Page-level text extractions
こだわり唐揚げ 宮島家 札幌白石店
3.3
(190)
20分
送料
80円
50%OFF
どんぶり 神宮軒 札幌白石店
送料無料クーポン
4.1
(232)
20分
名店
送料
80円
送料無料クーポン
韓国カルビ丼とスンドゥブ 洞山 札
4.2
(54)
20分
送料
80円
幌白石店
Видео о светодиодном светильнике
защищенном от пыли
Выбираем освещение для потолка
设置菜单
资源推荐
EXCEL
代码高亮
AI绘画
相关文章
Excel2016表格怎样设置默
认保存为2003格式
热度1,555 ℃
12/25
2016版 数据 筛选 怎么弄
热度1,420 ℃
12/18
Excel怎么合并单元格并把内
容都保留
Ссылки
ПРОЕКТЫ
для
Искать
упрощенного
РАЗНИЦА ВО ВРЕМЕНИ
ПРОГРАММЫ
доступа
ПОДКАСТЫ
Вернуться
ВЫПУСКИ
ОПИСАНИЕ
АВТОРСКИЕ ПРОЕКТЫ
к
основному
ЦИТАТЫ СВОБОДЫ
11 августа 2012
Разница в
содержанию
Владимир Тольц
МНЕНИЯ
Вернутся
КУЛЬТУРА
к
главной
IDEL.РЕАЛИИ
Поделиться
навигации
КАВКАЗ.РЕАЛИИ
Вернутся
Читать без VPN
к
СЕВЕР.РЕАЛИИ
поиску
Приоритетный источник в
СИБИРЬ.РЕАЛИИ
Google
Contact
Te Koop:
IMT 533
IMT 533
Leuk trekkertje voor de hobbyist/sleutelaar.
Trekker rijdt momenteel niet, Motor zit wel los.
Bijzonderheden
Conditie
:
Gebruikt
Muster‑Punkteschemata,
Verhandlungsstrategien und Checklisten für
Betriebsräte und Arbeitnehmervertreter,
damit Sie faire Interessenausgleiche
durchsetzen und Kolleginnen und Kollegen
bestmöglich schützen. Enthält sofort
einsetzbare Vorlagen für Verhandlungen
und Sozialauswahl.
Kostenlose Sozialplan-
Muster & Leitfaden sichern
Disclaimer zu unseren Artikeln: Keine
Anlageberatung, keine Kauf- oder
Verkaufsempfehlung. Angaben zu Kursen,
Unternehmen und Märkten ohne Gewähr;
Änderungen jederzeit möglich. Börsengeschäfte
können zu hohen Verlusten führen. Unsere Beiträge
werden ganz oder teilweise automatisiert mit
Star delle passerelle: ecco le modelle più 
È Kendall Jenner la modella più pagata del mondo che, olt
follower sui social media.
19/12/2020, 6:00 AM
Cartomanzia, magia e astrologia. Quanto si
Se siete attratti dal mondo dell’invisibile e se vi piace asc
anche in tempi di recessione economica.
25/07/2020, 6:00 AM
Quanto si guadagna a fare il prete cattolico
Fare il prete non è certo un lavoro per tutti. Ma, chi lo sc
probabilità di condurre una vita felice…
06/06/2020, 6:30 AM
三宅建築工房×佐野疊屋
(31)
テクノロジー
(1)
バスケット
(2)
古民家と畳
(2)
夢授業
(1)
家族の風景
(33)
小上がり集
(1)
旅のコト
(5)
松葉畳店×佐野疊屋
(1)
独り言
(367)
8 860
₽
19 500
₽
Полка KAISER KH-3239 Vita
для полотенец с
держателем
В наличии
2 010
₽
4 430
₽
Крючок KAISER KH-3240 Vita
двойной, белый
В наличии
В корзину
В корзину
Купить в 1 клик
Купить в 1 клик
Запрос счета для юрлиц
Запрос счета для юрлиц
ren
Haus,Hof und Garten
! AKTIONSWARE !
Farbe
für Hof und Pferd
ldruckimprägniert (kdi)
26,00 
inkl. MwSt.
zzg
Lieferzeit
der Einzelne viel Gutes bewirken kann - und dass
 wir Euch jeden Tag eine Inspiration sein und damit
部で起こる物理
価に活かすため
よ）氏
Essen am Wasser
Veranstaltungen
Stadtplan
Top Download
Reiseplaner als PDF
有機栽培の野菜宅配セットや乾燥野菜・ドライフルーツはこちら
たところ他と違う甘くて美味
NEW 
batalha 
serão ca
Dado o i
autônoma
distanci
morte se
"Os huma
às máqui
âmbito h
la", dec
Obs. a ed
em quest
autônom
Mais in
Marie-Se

**JOB ITEM:**
Transcribe the entries word for word, from the beginning through the line that contains "Cartomanzia, magia e astrologia. Quanto si", with both ends included.

**EXPECTED ANSWER:**
こだわり唐揚げ 宮島家 札幌白石店
3.3
(190)
20分
送料
80円
50%OFF
どんぶり 神宮軒 札幌白石店
送料無料クーポン
4.1
(232)
20分
名店
送料
80円
送料無料クーポン
韓国カルビ丼とスンドゥブ 洞山 札
4.2
(54)
20分
送料
80円
幌白石店
Видео о светодиодном светильнике
защищенном от пыли
Выбираем освещение для потолка
设置菜单
资源推荐
EXCEL
代码高亮
AI绘画
相关文章
Excel2016表格怎样设置默
认保存为2003格式
热度1,555 ℃
12/25
2016版 数据 筛选 怎么弄
热度1,420 ℃
12/18
Excel怎么合并单元格并把内
容都保留
Ссылки
ПРОЕКТЫ
для
Искать
упрощенного
РАЗНИЦА ВО ВРЕМЕНИ
ПРОГРАММЫ
доступа
ПОДКАСТЫ
Вернуться
ВЫПУСКИ
ОПИСАНИЕ
АВТОРСКИЕ ПРОЕКТЫ
к
основному
ЦИТАТЫ СВОБОДЫ
11 августа 2012
Разница в
содержанию
Владимир Тольц
МНЕНИЯ
Вернутся
КУЛЬТУРА
к
главной
IDEL.РЕАЛИИ
Поделиться
навигации
КАВКАЗ.РЕАЛИИ
Вернутся
Читать без VPN
к
СЕВЕР.РЕАЛИИ
поиску
Приоритетный источник в
СИБИРЬ.РЕАЛИИ
Google
Contact
Te Koop:
IMT 533
IMT 533
Leuk trekkertje voor de hobbyist/sleutelaar.
Trekker rijdt momenteel niet, Motor zit wel los.
Bijzonderheden
Conditie
:
Gebruikt
Muster‑Punkteschemata,
Verhandlungsstrategien und Checklisten für
Betriebsräte und Arbeitnehmervertreter,
damit Sie faire Interessenausgleiche
durchsetzen und Kolleginnen und Kollegen
bestmöglich schützen. Enthält sofort
einsetzbare Vorlagen für Verhandlungen
und Sozialauswahl.
Kostenlose Sozialplan-
Muster & Leitfaden sichern
Disclaimer zu unseren Artikeln: Keine
Anlageberatung, keine Kauf- oder
Verkaufsempfehlung. Angaben zu Kursen,
Unternehmen und Märkten ohne Gewähr;
Änderungen jederzeit möglich. Börsengeschäfte
können zu hohen Verlusten führen. Unsere Beiträge
werden ganz oder teilweise automatisiert mit
Star delle passerelle: ecco le modelle più 
È Kendall Jenner la modella più pagata del mondo che, olt
follower sui social media.
19/12/2020, 6:00 AM
Cartomanzia, magia e astrologia. Quanto si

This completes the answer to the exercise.